Poster Paper: Research Capacity Building through International Collaboration: Case Study of Partnerships for Enhanced Engagement in Research (PEER)

Thursday, November 8, 2018
Exhibit Hall C - Exhibit Level (Marriott Wardman Park)

*Names in bold indicate Presenter

Sooho Lee, University of West Georgia and Carolyn Fonseca, Management Systems International

Scientific collaboration research has focused primarily on teams in the US and Europe or between teams from developed nations. Findings from this work have suggested these collaborative efforts often lead to positive impact on expanding the knowledge base and product development. In recent years, donor agencies have focused on promoting and supporting increased international scientific collaboration and funding capacity building activities in research with scientists in developing countries, under the assumption that similar benefits will be attained. These anticipated gains and impacts drive scientists and institutions to engage in global collaboration. However, it is unclear if international collaboration has the same impact and pattern as domestic collaboration. This type of collaboration, between scientists in developing countries and in developed nations, has rarely been studied.

By using data from the Partnerships for Enhanced Engagement in Research (PEER) Program - implemented by the U.S. National Academy of Sciences (NAS) and the United States Agency for International Development (USAID) - this study investigated the benefits of scientific collaboration on research productivity in developing countries. PEER has unique characteristics different from other international collaborations: developing country researchers are required to partner with a USG-funded researcher as part of the funding criteria. PEER also has a goal to increase national scientific capacity through increased research collaboration with US scientists including access to cutting-edge laboratories, data, and knowledge. Data used in this study came from two surveys with 315 survey entries (190 PEER foreign scientist Principal Investigators and 125 US partner scientists), 97 interviews, and several focus group discussion sessions.

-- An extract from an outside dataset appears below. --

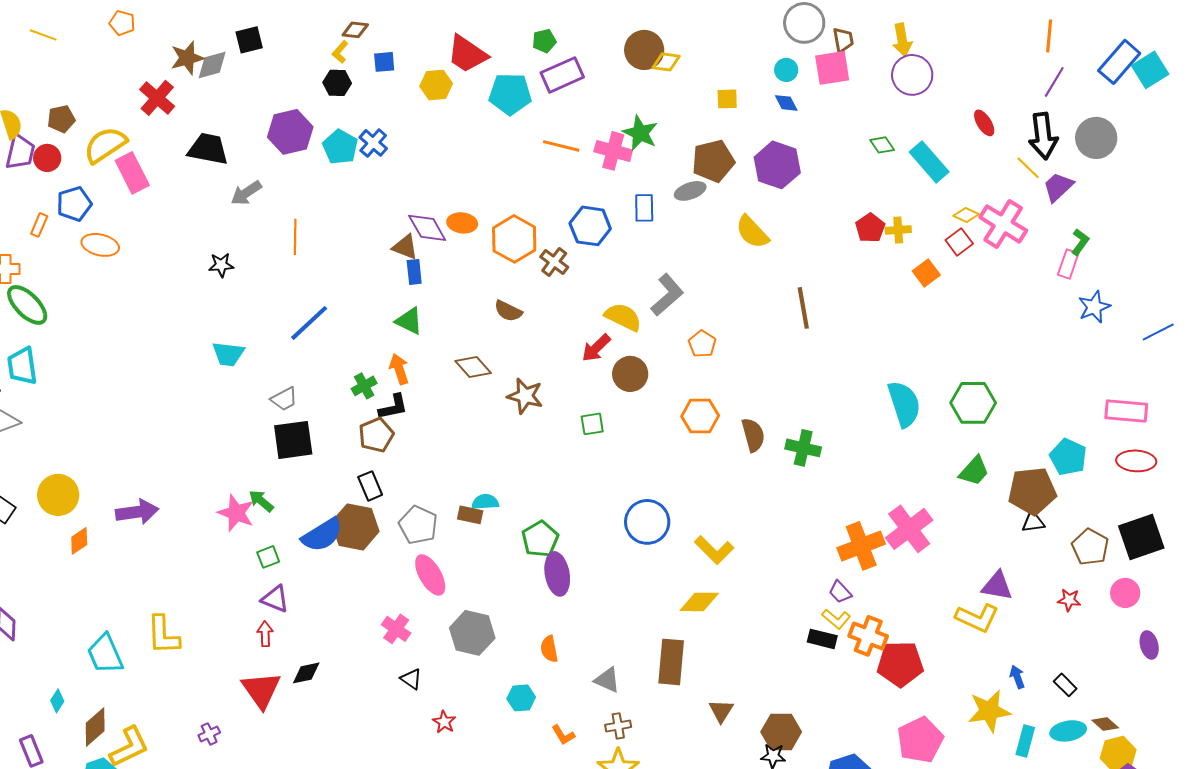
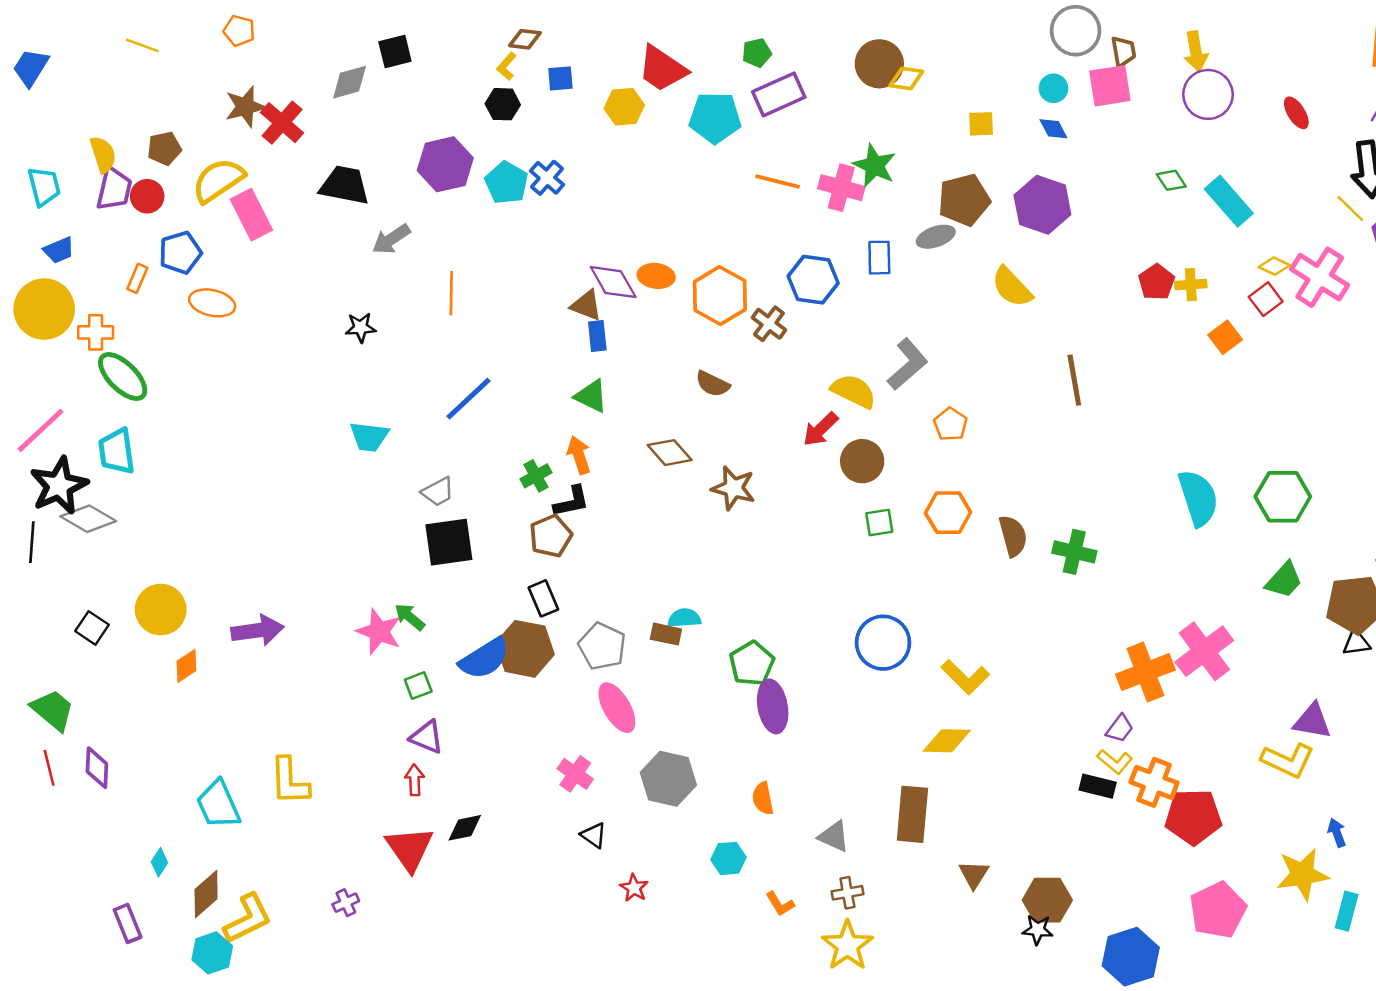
brown star: (187, 58) -> (245, 107), moved
red ellipse: (984, 123) -> (1296, 113), moved
green square: (592, 424) -> (879, 522), moved
purple trapezoid: (840, 592) -> (1120, 728), turned -100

The study examined the following research questions: 1) What are the main benefits from the PEER collaboration?; 2) Does the level of collaboration (e.g., length of relationship, amount of interaction, mode of interaction) have a positive impact on performance outcomes? 3) Are there differential benefits between collaborators?; 4) What are the factors developing country scientists value when choosing their US collaborators? 5) What factors contribute to building scientific capacity in developing countries? The analysis controls important variables such as funding source, country, and socio-demographic factors. In many developing countries, a top science policy priority is building research capacity that requires change in capacity, increased funding for scientists, and access to data/equipment/personnel to carry out scientific activities. Scientists in developing nations often face multiple barriers for implementing research activities including funding limitations to buy-out time from teaching loads, research assistants/graduate students, access to data/information/lab equipment needed to conduct research activities, and obstacles to engage other scientists in partnerships/knowledge exchange opportunities. Findings from this study will help inform future investments in scientific research collaboration, to donors like USAID, providing guidance on where these capacity building efforts can yield the target goals.